AOPs Including This Stressor
|Antagonist binding to PPARα leading to body-weight loss||Moderate|
Events Including This Stressor
Nitrotoluenes (hypothesized binding) - Recent observations of PPARalpha antagonism by nitrotoluenes (including: 2,4-dinitrotoluene and 2-amino-4,6-dinitrotoluene) have demonstrated dose-response relationships for PPARalpha nuclear signaling inhibition in in vitro investigations which corresponded with dose-responsive decreases in transcriptional expression of genes for which PPARalpha acts as a transcriptional regulator, including various lipid metabolism pathways (Wilbanks et al 2014, Gust et al 2015). There is additional evidence that multiple nitrotoluenes including the base structure, 2,4,6-trinitrotoluene and molecules with various substitutions of the nitro groups around that base structure inhibit PPARalpha nuclear signaling, and have elevated binding affinity to PPARalpha, based on computational docking calculations (Gust, unpublished data).
Nitrotoluenes represent a class of industrial compounds that can be used as explosives and / or propellants in the manufacture of military munitions. The core structure of the molecules is a toluene where one to three hydrogen groups around the ring are substituted with nitro groups.
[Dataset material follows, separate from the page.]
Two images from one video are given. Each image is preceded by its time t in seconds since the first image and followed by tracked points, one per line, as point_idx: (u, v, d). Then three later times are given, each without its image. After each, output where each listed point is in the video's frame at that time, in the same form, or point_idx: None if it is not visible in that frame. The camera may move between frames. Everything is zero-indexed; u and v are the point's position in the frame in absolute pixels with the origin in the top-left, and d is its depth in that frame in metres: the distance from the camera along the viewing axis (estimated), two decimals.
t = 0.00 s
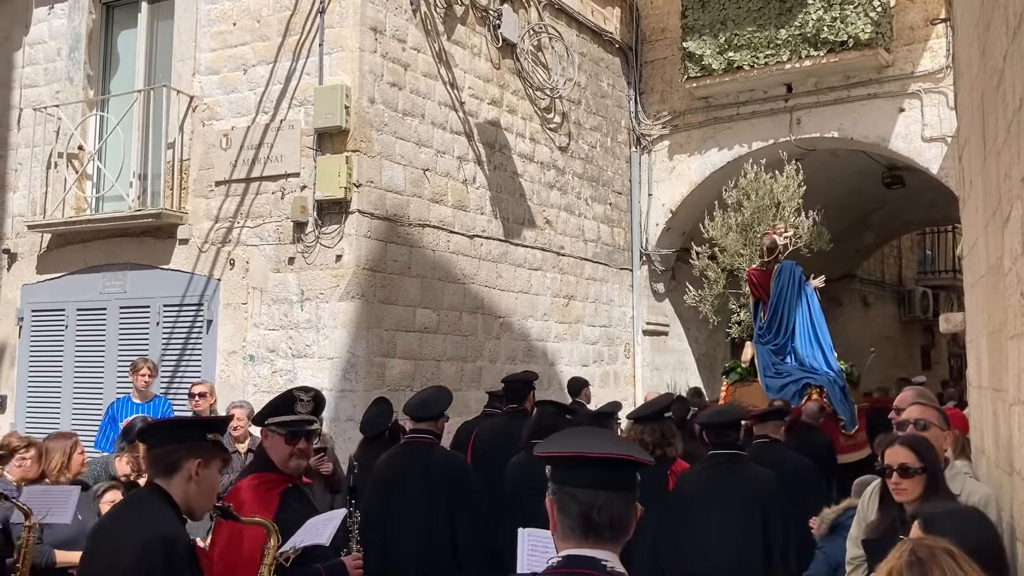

Environmental degradation of nitrotoluenes can reduce the nitro groups to amino groups, which are found in addition to the parent compounds in industrial facilities and on training ranges where munitions are made / used (Talmage et al 1999).
Characterization of Exposure
Environmental exposures to nitrotoluenes may occur via inhalation, ingestion by contaminated ground water, consumption by wildlife on training ranges and exposure to aquatic organisms in contaminated surface water (Talmage et al 1999).
Talmage, S.S., Opresko, D.M., Maxwell, C.J., Welsh, C.J., Cretella, F.M., Reno, P.H., Daniel, F.B., 1999. Nitroaromatic munition compounds: environmental effects and screening values. Rev. Environ. Contam. Toxicol. 161, 1-156.